» Work to complete: What you return must match the records below exactly, apart from the omitted pictures.

» Dataset extract:
= Beginning of Section =

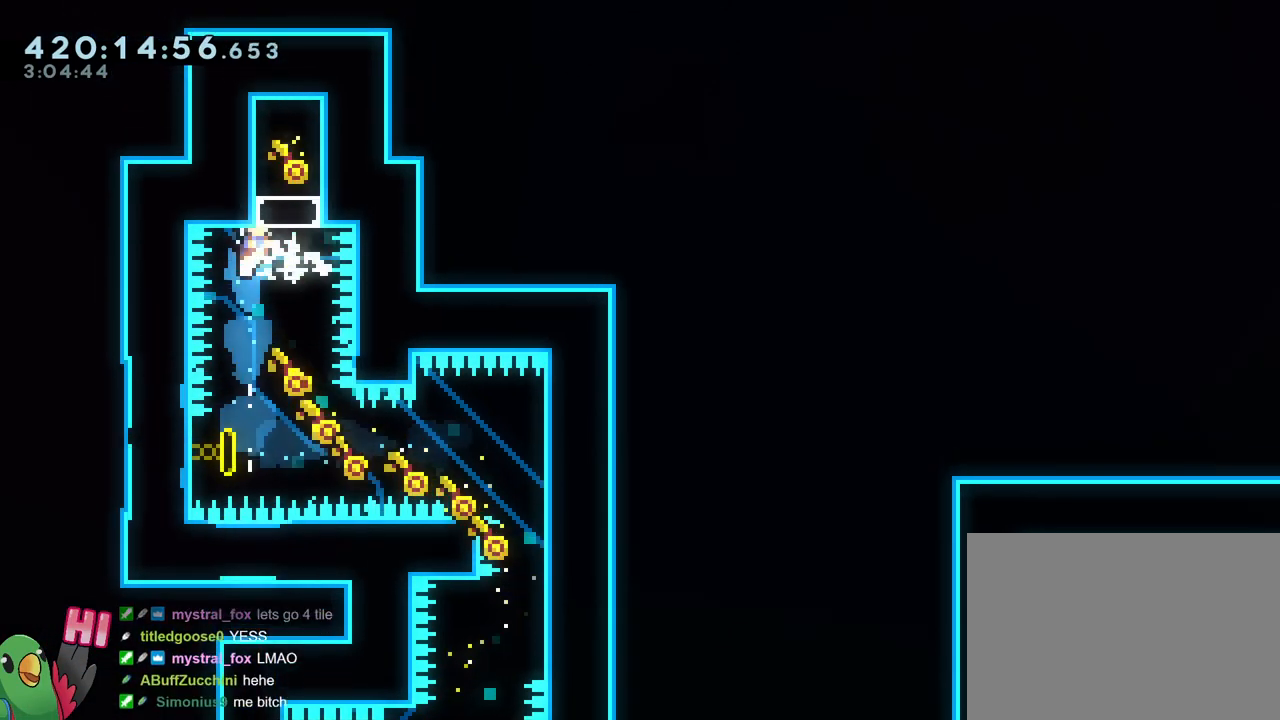
{"buttons": ["L2"], "left_stick": "up", "right_stick": "center", "events": [[134, "left_stick", "up"], [234, "Y", "down"], [384, "Y", "up"]]}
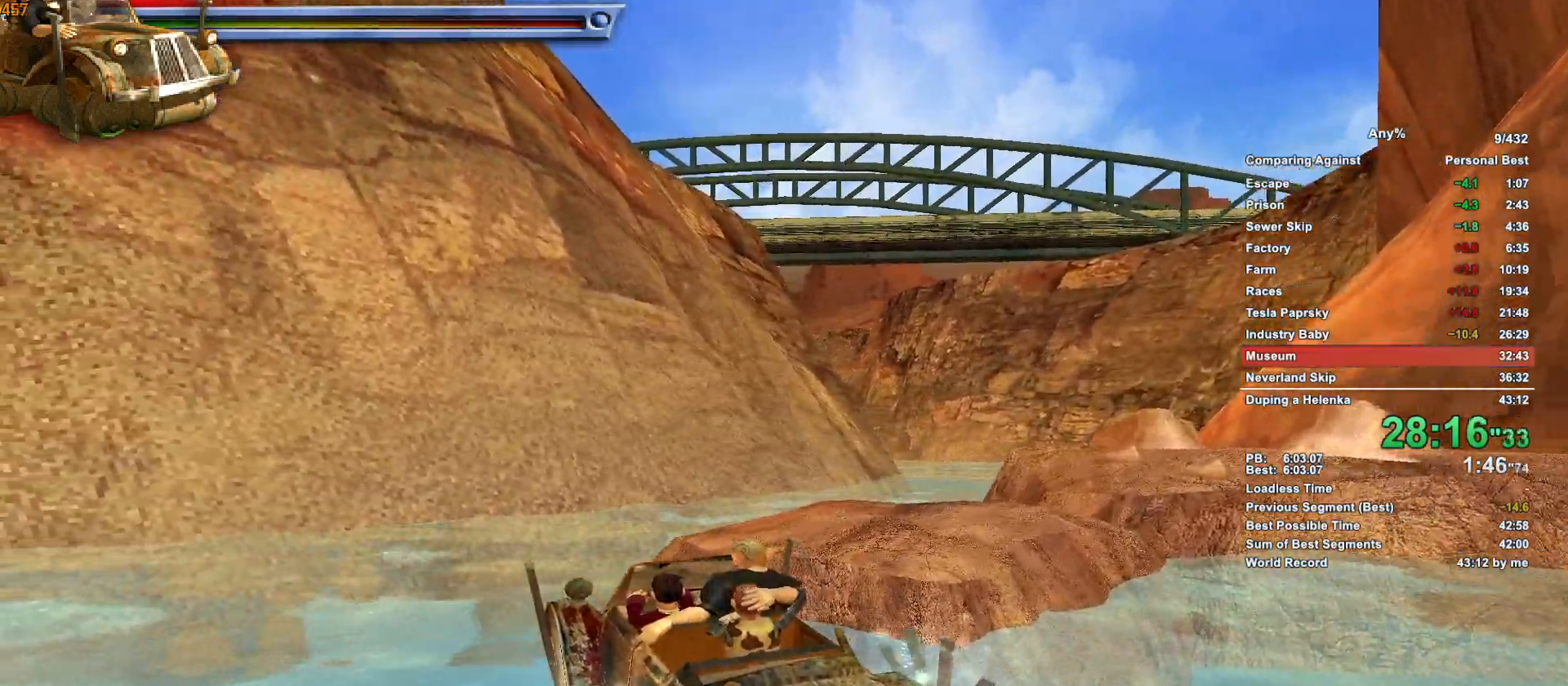
Gameplay with keyboard and mouse; each line is a JSON object with the keys and mouse buttons held at the frame after it. "events" lists presses ("down") and releases ("up") of ".", "1", "2", "3", "4", "5", "a", "alt", "c", "caps_lock", "ctrl", "d", "down", "e", "escape", "f", "g", "h", "minus", "q", "r", "return", "s", "shift", "space", "t", "tab", "v", "w", "x", "mouse_left", "mouse_middle", "mouse_right", "mouse_wheel_up" and "mouse_wheel_down" between this image and that frame as [ms after this image, input, new state], when the widget could be followed in between. "mouse_left", "mouse_middle", "mouse_right", "mouse_wheel_up", "mouse_wheel_down" = the "left", "middle", "right", "wheel_up", "wheel_down" buttons of the "mouse" list. No other keys are recorded. Not read: mouse_move.
{"keys": ["d", "w"], "mouse": [], "events": [[133, "a", "up"], [133, "d", "down"], [266, "w", "down"]]}
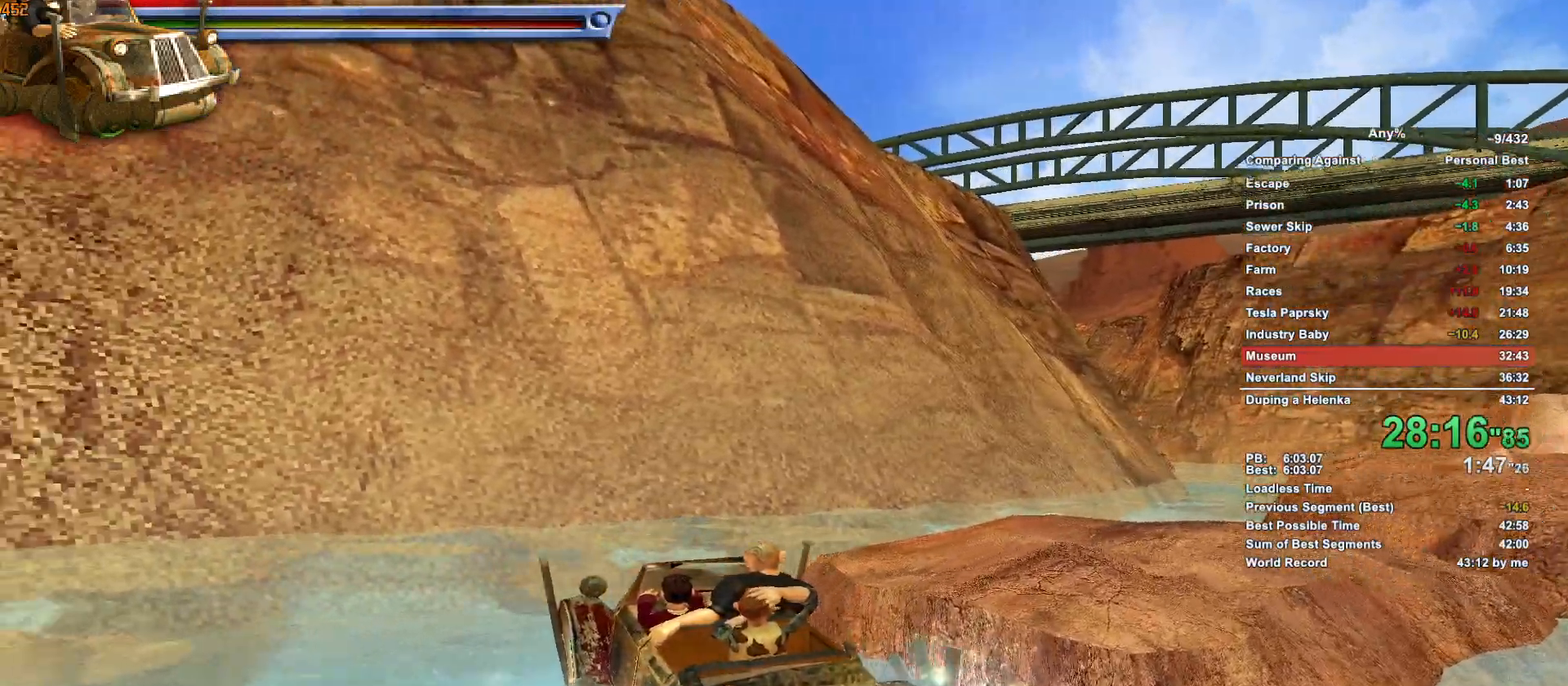
{"keys": ["d"], "mouse": [], "events": [[250, "w", "up"]]}
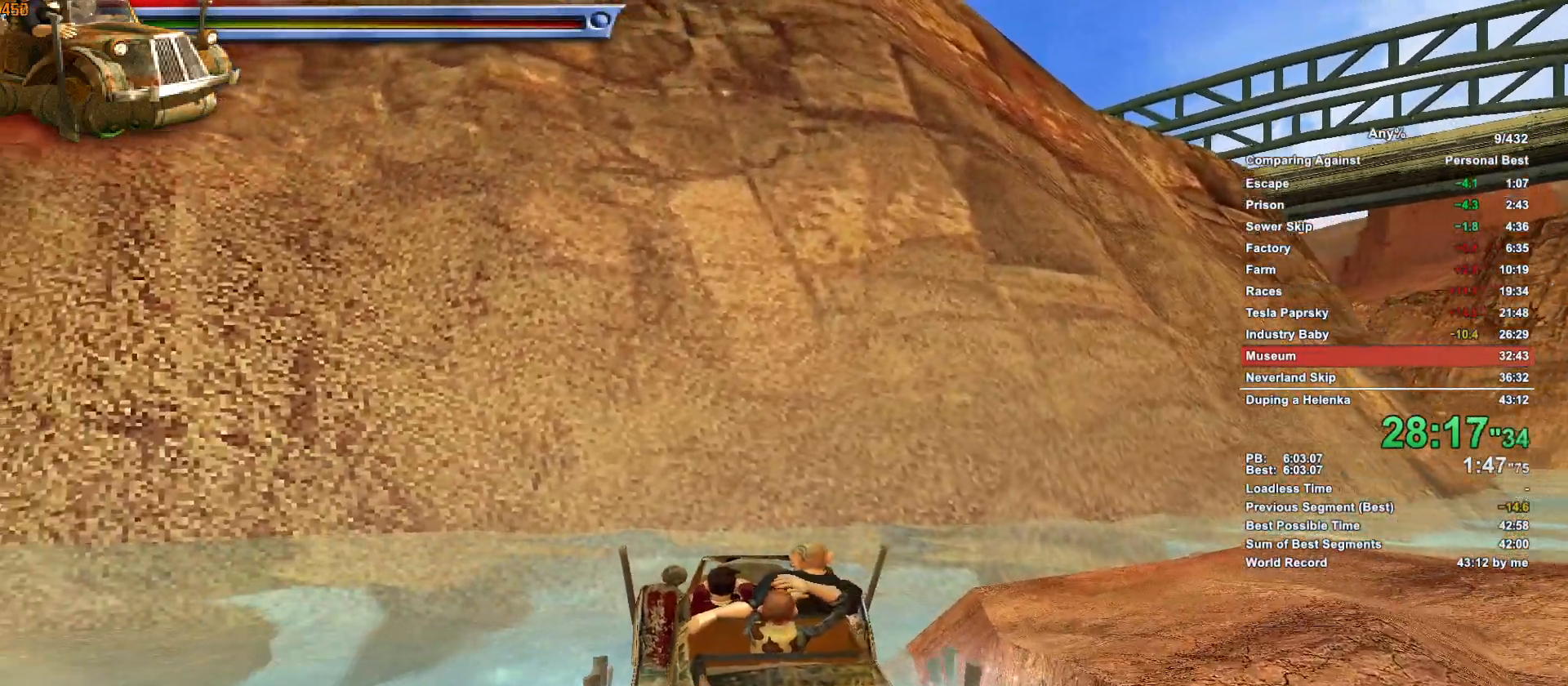
{"keys": ["d"], "mouse": [], "events": [[400, "w", "down"], [500, "w", "up"]]}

= End of Section =

» Reply:
{"buttons": ["L2"], "left_stick": "up", "right_stick": "center", "events": [[134, "left_stick", "up"], [234, "Y", "down"], [384, "Y", "up"]]}
Gameplay with keyboard and mouse; each line is a JSON object with the keys and mouse buttons held at the frame after it. "events" lists presses ("down") and releases ("up") of ".", "1", "2", "3", "4", "5", "a", "alt", "c", "caps_lock", "ctrl", "d", "down", "e", "escape", "f", "g", "h", "minus", "q", "r", "return", "s", "shift", "space", "t", "tab", "v", "w", "x", "mouse_left", "mouse_middle", "mouse_right", "mouse_wheel_up" and "mouse_wheel_down" between this image and that frame as [ms after this image, input, new state], when the widget could be followed in between. "mouse_left", "mouse_middle", "mouse_right", "mouse_wheel_up", "mouse_wheel_down" = the "left", "middle", "right", "wheel_up", "wheel_down" buttons of the "mouse" list. No other keys are recorded. Not read: mouse_move.
{"keys": ["d", "w"], "mouse": [], "events": [[133, "a", "up"], [133, "d", "down"], [266, "w", "down"]]}
{"keys": ["d"], "mouse": [], "events": [[250, "w", "up"]]}
{"keys": ["d"], "mouse": [], "events": [[400, "w", "down"], [500, "w", "up"]]}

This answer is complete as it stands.